5 Data analysis and algorithm selection

The sort of question that one wants to answer generally drives the workflow, including the selection of the appropriate algorithm (or set of algorithms). See Fig. 2 for a diagrammatic representation of the most popular ones. However, algorithms are also likely to be specified based on previous experiences and local expertise; it is not the role of this article to suggest ‘preferred’ algorithms (and anyway the best methods depend on the problem domain Wolpert 1997). In addition, it is not feasible to discuss the pros and cons of each method as these are often subjective, but we can define a reporting structure based on the biological application. We can also suggest that a key step in the validation of any statistical result of metabolomics data is the visualization of the proposed result against the raw data to confirm that it is not an artefact of data acquisition, pre-processing, pre-treatment or noise magnified by the statistical scaling method applied.

Fig. 2
figure 2

Typical multivariate algorithms used for unsupervised and supervised analysis

6 Univariate analysis

Although metabolomics experiments do generate multivariate data (see below); one can employ univariate methods to test individually for metabolites that are increased or decreased significantly between different groups (note: consideration of the issues of multiple parallel hypothesis are needed when applying univariate tests to multivariate data).
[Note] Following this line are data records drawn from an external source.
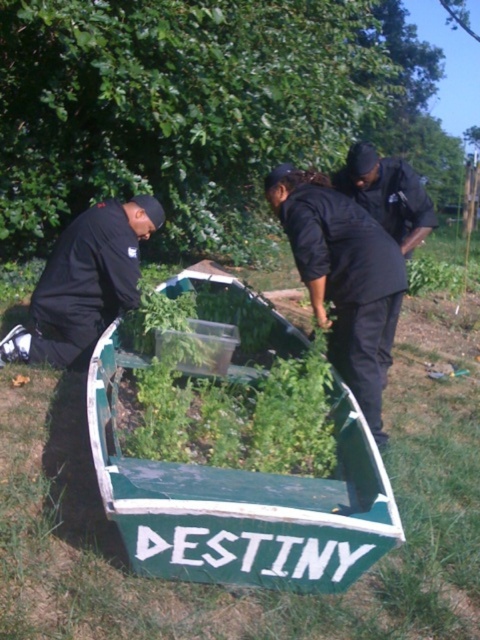
Question: Where is green leafy vegetable at center located in relation to black matte shirt at center in the image?

Choices:
 (A) right
 (B) left

Answer: (B)

Question: Which point is farther from the camera taking this photo?

Choices:
 (A) (113, 241)
 (B) (227, 548)
 (C) (403, 209)

Answer: (C)

Question: Which object is positioned farthest from the green painted wood boat at center?

Choices:
 (A) black matte jacket at left
 (B) black matte shirt at center

Answer: (A)

Question: Which of these objects is positioned closest to the black matte jacket at left?

Choices:
 (A) black matte shirt at center
 (B) green leafy vegetable at center
 (C) black matte uniform at upper right

Answer: (B)

Question: Can you confirm if green leafy vegetable at center is positioned below black matte uniform at upper right?

Choices:
 (A) no
 (B) yes

Answer: (B)

Question: Can you confirm if green painted wood boat at center is positioned below green leafy vegetable at center?

Choices:
 (A) yes
 (B) no

Answer: (A)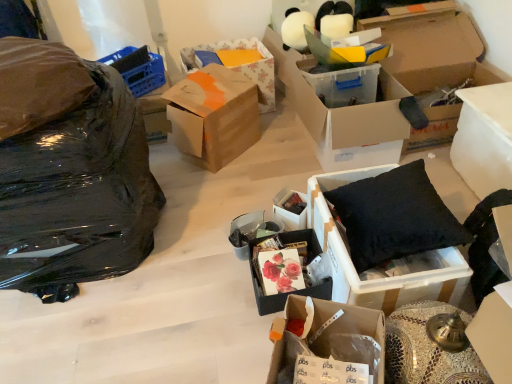
This screenshot has height=384, width=512. In order to click on vacant area to the left of matte floral print box at center, acting as the seventh box starting from the right in this screenshot , I will do `click(219, 290)`.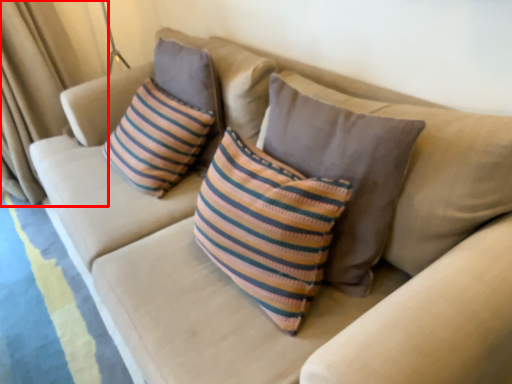
Question: From the image's perspective, what is the correct spatial positioning of curtain (annotated by the red box) in reference to pillow?

Choices:
 (A) below
 (B) above

Answer: (B)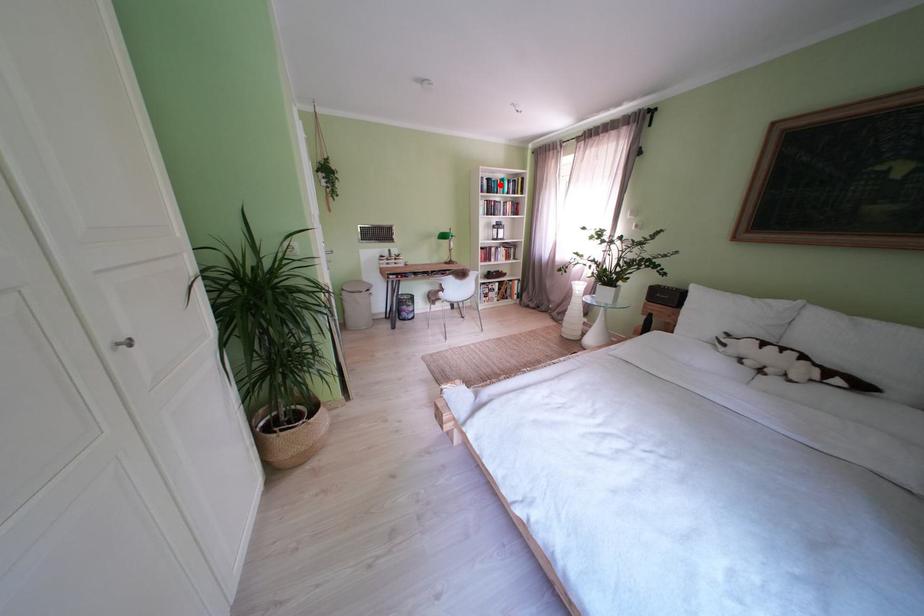
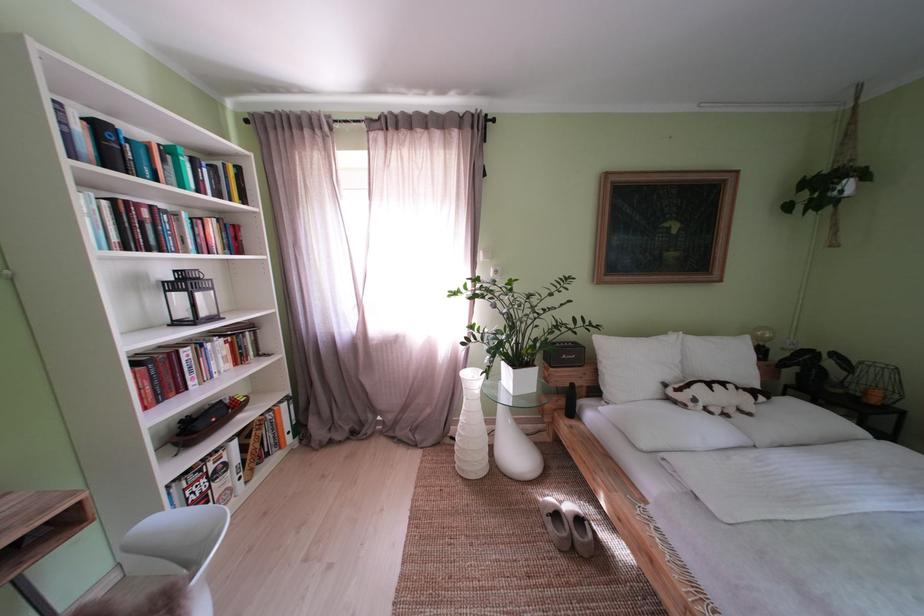
Question: I am providing you with two images of the same scene from different viewpoints. In image1, a red point is highlighted. Considering the same 3D point in image2, which of the following is correct?

Choices:
 (A) It is closer
 (B) It is farther

Answer: (B)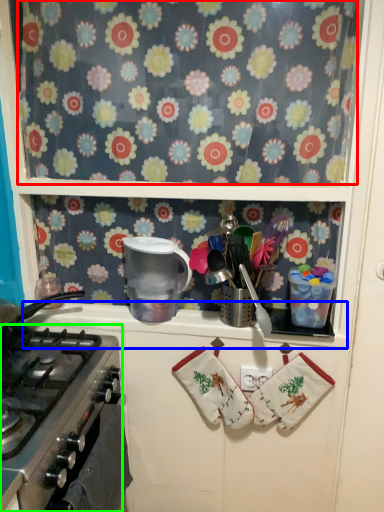
Question: Which is nearer to the flower (highlighted by a red box)? counter top (highlighted by a blue box) or gas stove (highlighted by a green box).

Choices:
 (A) counter top
 (B) gas stove

Answer: (A)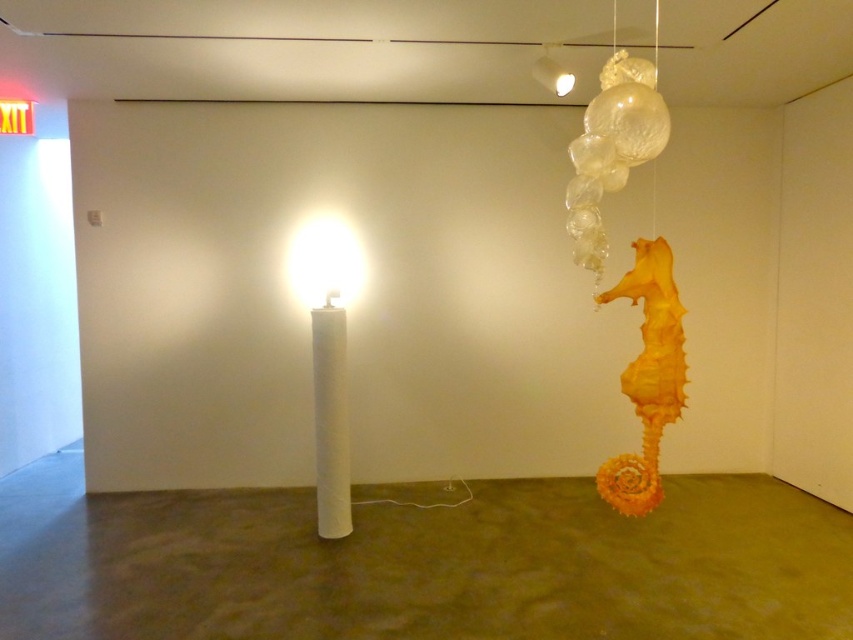
In the scene shown: You are an art curator standing 2 meters away from the white glossy cylinder at center. You want to move closer to it to inspect the light source mounted on top. Is the distance between you and the cylinder sufficient for you to reach it without needing to move further forward?

The white glossy cylinder at center is 3.63 meters from camera. Since you are already standing 2 meters away from it, you are closer than the stated distance, which suggests there might be a discrepancy. However, assuming the 3.63 meters is the actual distance, you would need to move forward approximately 1.63 meters to reach it.

You are an art curator planning to install a new exhibit. You have two cylinders, the white glossy cylinder at center and the white matte cylinder at center. According to the scene, which cylinder should be placed on top to maintain the existing installation structure?

The white glossy cylinder at center is located above the white matte cylinder at center, so to maintain the existing installation structure, the white glossy cylinder at center should be placed on top.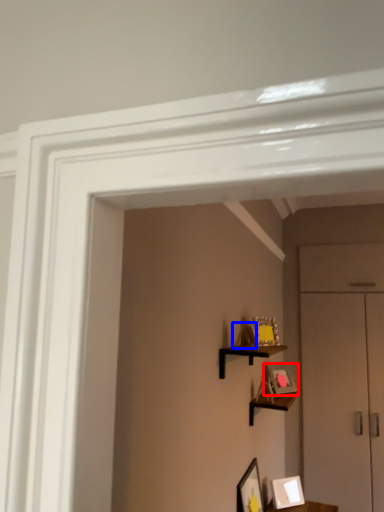
Question: Which object appears closest to the camera in this image, picture frame (highlighted by a red box) or picture frame (highlighted by a blue box)?

Choices:
 (A) picture frame
 (B) picture frame

Answer: (B)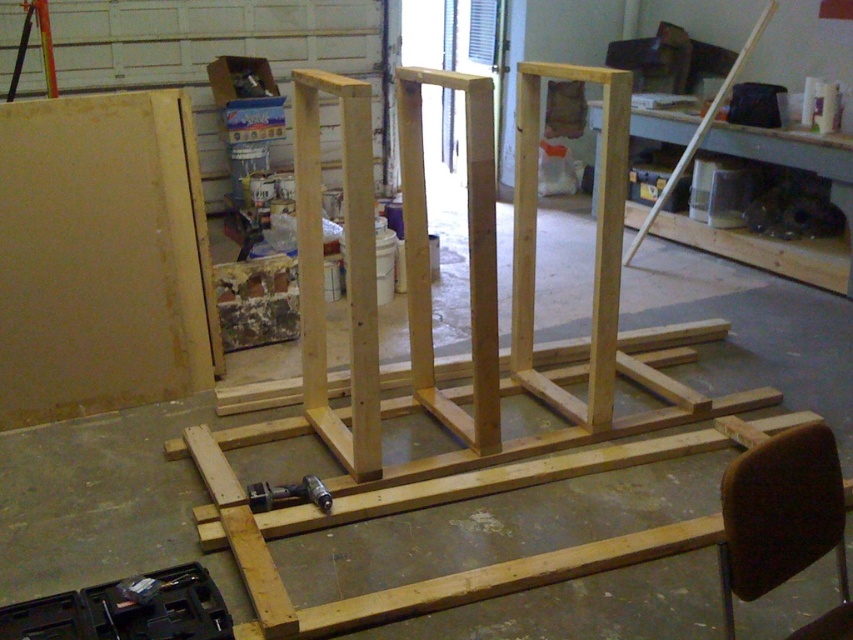
You are standing in the workshop and see the wooden frame structure. There is a point marked at coordinates (102, 257). What color is the material located at that point?

The point at coordinates (102, 257) marks matte yellow wood at left.

You are a construction worker who needs to move a heavy beam from the point at coordinates point (47, 241) to the frame structure. The beam is 3 meters long. Can you safely move it without bending or breaking the beam?

The distance between point (47, 241) and the frame structure is 3.08 meters. Since the beam is 3 meters long, it is slightly shorter than the required distance. Moving it might risk bending or breaking the beam if not handled carefully. Ensure proper support during transportation.

You are a contractor standing in front of the wooden frame structure in the workshop. You notice two points marked as point 1 and point 2. Point 1 is at coordinate (206, 257) and point 2 is at (281, 496). Which point is closer to your current position?

Point 1 at coordinate (206, 257) is closer to your current position because it is further to the camera than point 2 at (281, 496).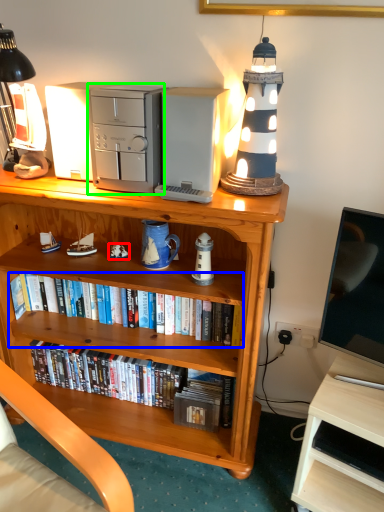
Question: Considering the real-world distances, which object is farthest from toy (highlighted by a red box)? book (highlighted by a blue box) or appliance (highlighted by a green box)?

Choices:
 (A) book
 (B) appliance

Answer: (B)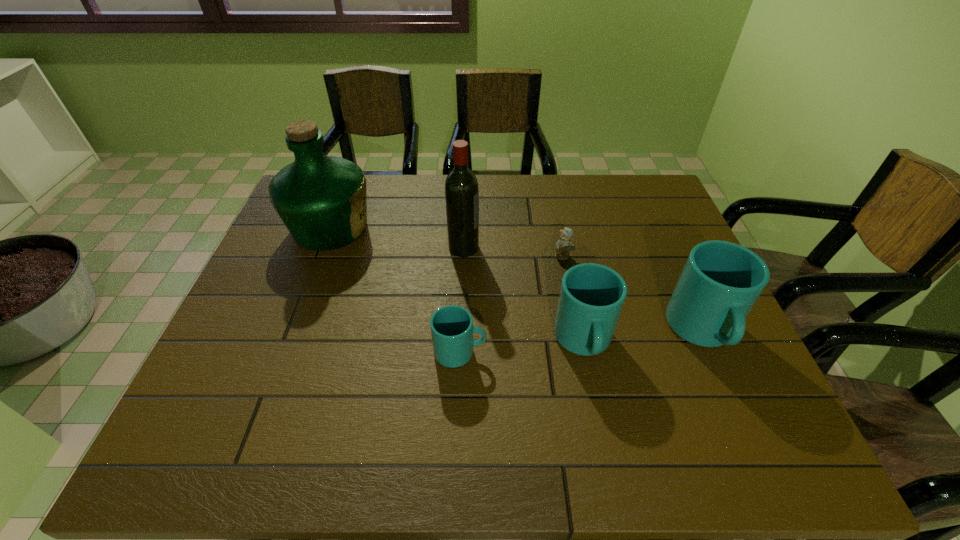
The width and height of the screenshot is (960, 540). In the image, there is a desktop. Identify the location of vacant area at the near edge. coord(577,403).

Find the location of a particular element. This screenshot has width=960, height=540. free space at the left edge is located at coordinates (282, 238).

You are a GUI agent. You are given a task and a screenshot of the screen. Output one action in this format:
    pyautogui.click(x=<x>, y=<y>)
    Task: Click on the vacant area at the right edge of the desktop
    
    Given the screenshot: What is the action you would take?
    pyautogui.click(x=677, y=260)

Where is `vacant space at the far right corner`? vacant space at the far right corner is located at coordinates (610, 186).

Identify the location of free space between the liquor and the fourth tallest object. (457, 285).

The width and height of the screenshot is (960, 540). I want to click on free space between the liquor and the second cup from right to left, so point(457,285).

Where is `free point between the shortest object and the wine bottle`? free point between the shortest object and the wine bottle is located at coordinates (514, 252).

Where is `free space between the shortest cup and the wine bottle`? The width and height of the screenshot is (960, 540). free space between the shortest cup and the wine bottle is located at coordinates (462, 300).

Where is `empty location between the rightmost object and the liquor`? empty location between the rightmost object and the liquor is located at coordinates (516, 280).

Locate an element on the screen. empty space that is in between the shortest object and the leftmost object is located at coordinates (447, 242).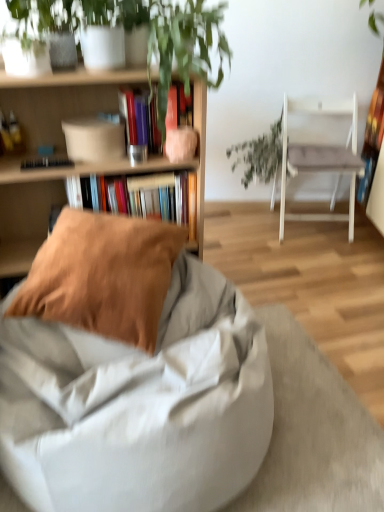
Question: Does hardcover book at center, positioned as the 2th book in bottom-to-top order, come behind light gray fabric bean bag at center, the first chair when ordered from front to back?

Choices:
 (A) no
 (B) yes

Answer: (B)

Question: Considering the relative sizes of hardcover book at center, positioned as the 2th book in bottom-to-top order, and light gray fabric bean bag at center, marked as the 1th chair in a left-to-right arrangement, in the image provided, is hardcover book at center, positioned as the 2th book in bottom-to-top order, taller than light gray fabric bean bag at center, marked as the 1th chair in a left-to-right arrangement,?

Choices:
 (A) yes
 (B) no

Answer: (B)

Question: Considering the relative sizes of hardcover book at center, which is counted as the 1th book, starting from the top, and light gray fabric bean bag at center, which appears as the second chair when viewed from the right, in the image provided, is hardcover book at center, which is counted as the 1th book, starting from the top, thinner than light gray fabric bean bag at center, which appears as the second chair when viewed from the right,?

Choices:
 (A) yes
 (B) no

Answer: (A)

Question: Does hardcover book at center, positioned as the 2th book in bottom-to-top order, have a larger size compared to light gray fabric bean bag at center, the 1th chair positioned from the bottom?

Choices:
 (A) yes
 (B) no

Answer: (B)

Question: Is hardcover book at center, positioned as the 2th book in bottom-to-top order, far from light gray fabric bean bag at center, the second chair positioned from the top?

Choices:
 (A) no
 (B) yes

Answer: (A)

Question: Does hardcover book at center, positioned as the 2th book in bottom-to-top order, turn towards light gray fabric bean bag at center, positioned as the 2th chair in back-to-front order?

Choices:
 (A) yes
 (B) no

Answer: (B)

Question: Is white fabric chair at right, acting as the second chair starting from the bottom, completely or partially outside of hardcover book at center, which is counted as the 1th book, starting from the top?

Choices:
 (A) yes
 (B) no

Answer: (A)

Question: Is white fabric chair at right, the second chair from the front, aimed at hardcover book at center, positioned as the 2th book in bottom-to-top order?

Choices:
 (A) no
 (B) yes

Answer: (A)

Question: Would you say hardcover book at center, which is counted as the 1th book, starting from the top, is part of white fabric chair at right, the second chair from the front,'s contents?

Choices:
 (A) yes
 (B) no

Answer: (B)

Question: Is white fabric chair at right, acting as the first chair starting from the right, oriented away from hardcover book at center, which is counted as the 1th book, starting from the top?

Choices:
 (A) no
 (B) yes

Answer: (A)

Question: Is there a large distance between white fabric chair at right, acting as the second chair starting from the left, and hardcover book at center, which is counted as the 1th book, starting from the top?

Choices:
 (A) yes
 (B) no

Answer: (A)

Question: Is white fabric chair at right, the second chair from the front, with hardcover book at center, positioned as the 2th book in bottom-to-top order?

Choices:
 (A) no
 (B) yes

Answer: (A)

Question: From the image's perspective, is hardcover book at center, positioned as the 2th book in bottom-to-top order, located beneath green leafy plant at center?

Choices:
 (A) no
 (B) yes

Answer: (B)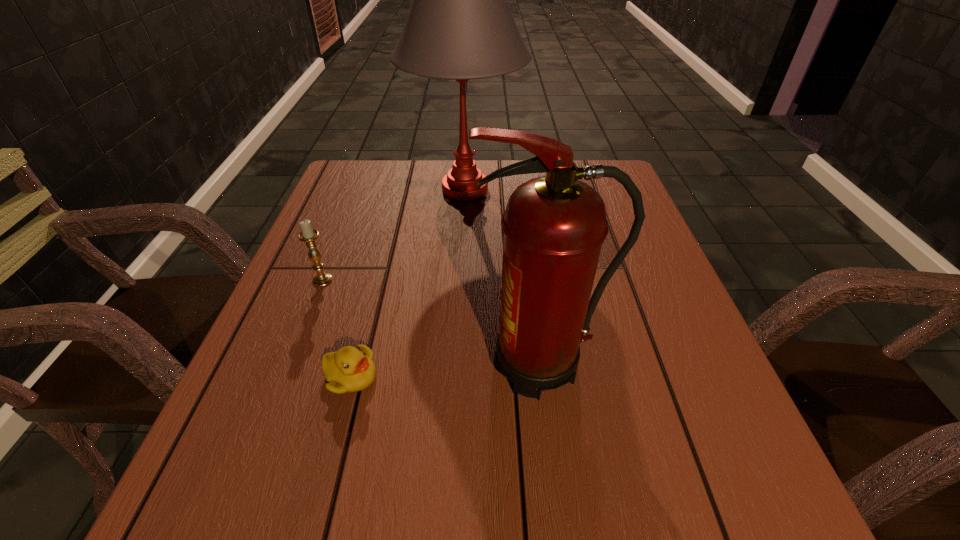
Locate an element on the screen. The image size is (960, 540). free spot between the duckling and the fire extinguisher is located at coordinates click(445, 370).

The width and height of the screenshot is (960, 540). I want to click on vacant space in between the third shortest object and the leftmost object, so click(432, 322).

Find the location of a particular element. The height and width of the screenshot is (540, 960). free space that is in between the shortest object and the third shortest object is located at coordinates (445, 370).

Find the location of `vacant point located between the third tallest object and the duckling`. vacant point located between the third tallest object and the duckling is located at coordinates pos(336,328).

Locate an element on the screen. free space between the second shortest object and the table lamp is located at coordinates (394, 235).

I want to click on vacant region between the fire extinguisher and the third tallest object, so click(432, 322).

Image resolution: width=960 pixels, height=540 pixels. Find the location of `vacant space that's between the leftmost object and the farthest object`. vacant space that's between the leftmost object and the farthest object is located at coordinates [394, 235].

Identify which object is the second closest to the second tallest object. Please provide its 2D coordinates. Your answer should be formatted as a tuple, i.e. [(x, y)], where the tuple contains the x and y coordinates of a point satisfying the conditions above.

[(308, 235)]

Identify which object is the third closest to the duckling. Please provide its 2D coordinates. Your answer should be formatted as a tuple, i.e. [(x, y)], where the tuple contains the x and y coordinates of a point satisfying the conditions above.

[(459, 27)]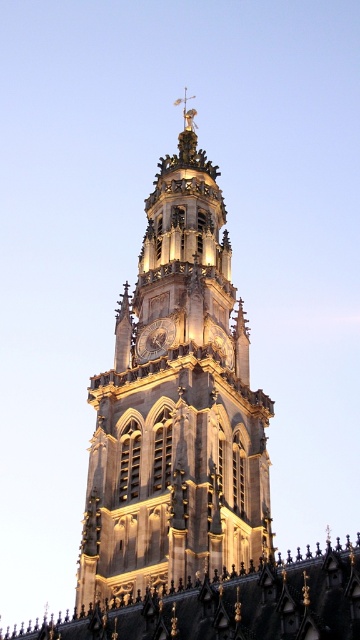
Question: Which point appears farthest from the camera in this image?

Choices:
 (A) (206, 401)
 (B) (147, 332)

Answer: (B)

Question: Is golden stone tower at center to the left of golden metallic clock at center from the viewer's perspective?

Choices:
 (A) no
 (B) yes

Answer: (A)

Question: Does golden stone tower at center appear under golden metallic clock at center?

Choices:
 (A) yes
 (B) no

Answer: (B)

Question: Can you confirm if golden stone tower at center is positioned to the left of golden metallic clock at center?

Choices:
 (A) yes
 (B) no

Answer: (B)

Question: Which point is farther from the camera taking this photo?

Choices:
 (A) (218, 561)
 (B) (150, 326)

Answer: (B)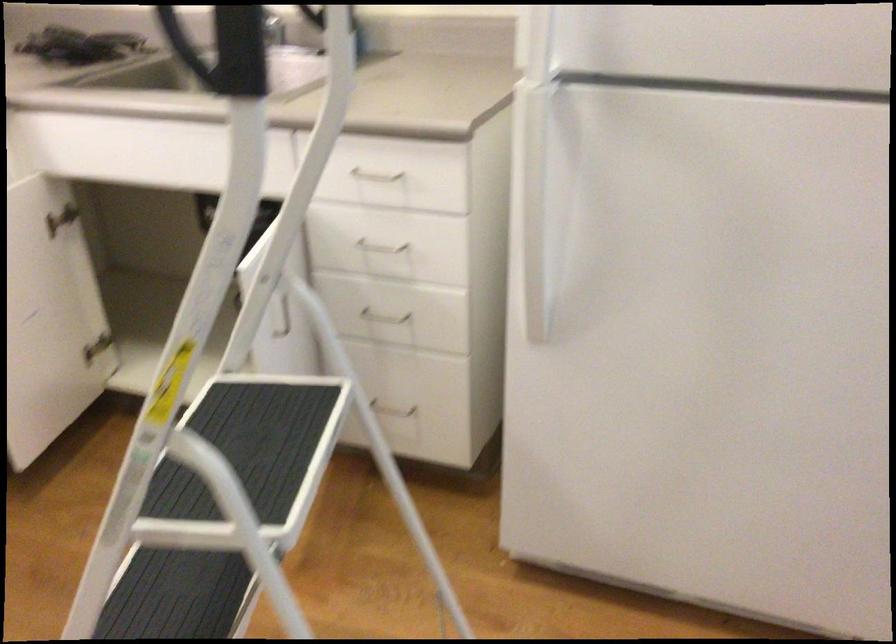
These tests include parametric methods for data that are normally distributed, the most common being ANOVA (analysis of variance), t-tests, and z-tests (for a review of univariate methods and a discussion on the issues of multiple hypothesis testing see Broadhurst and Kell 2006). When a normal distribution of the data cannot be assumed, then non-parametric methods can be used, e.g., the Kruskal–Wallis test. These tests produce a test statistic from which statistical significance and confidence can be calculated. Usage and reporting of these univariate procedures is haphazard in publications across the whole of science. It is suggested that the metabolomics community take section IV.A.6.c. of the Vancouver Guidelines (http://www.icmje.org/) as the starting point:

“Describe statistical methods with enough detail to enable a knowledgeable reader with access to the original data to verify the reported results. When possible, quantify findings and present them with appropriate indicators of measurement error or uncertainty (such as confidence intervals). Avoid relying solely on statistical hypothesis testing, such as the use of P values, which fails to convey important quantitative information.”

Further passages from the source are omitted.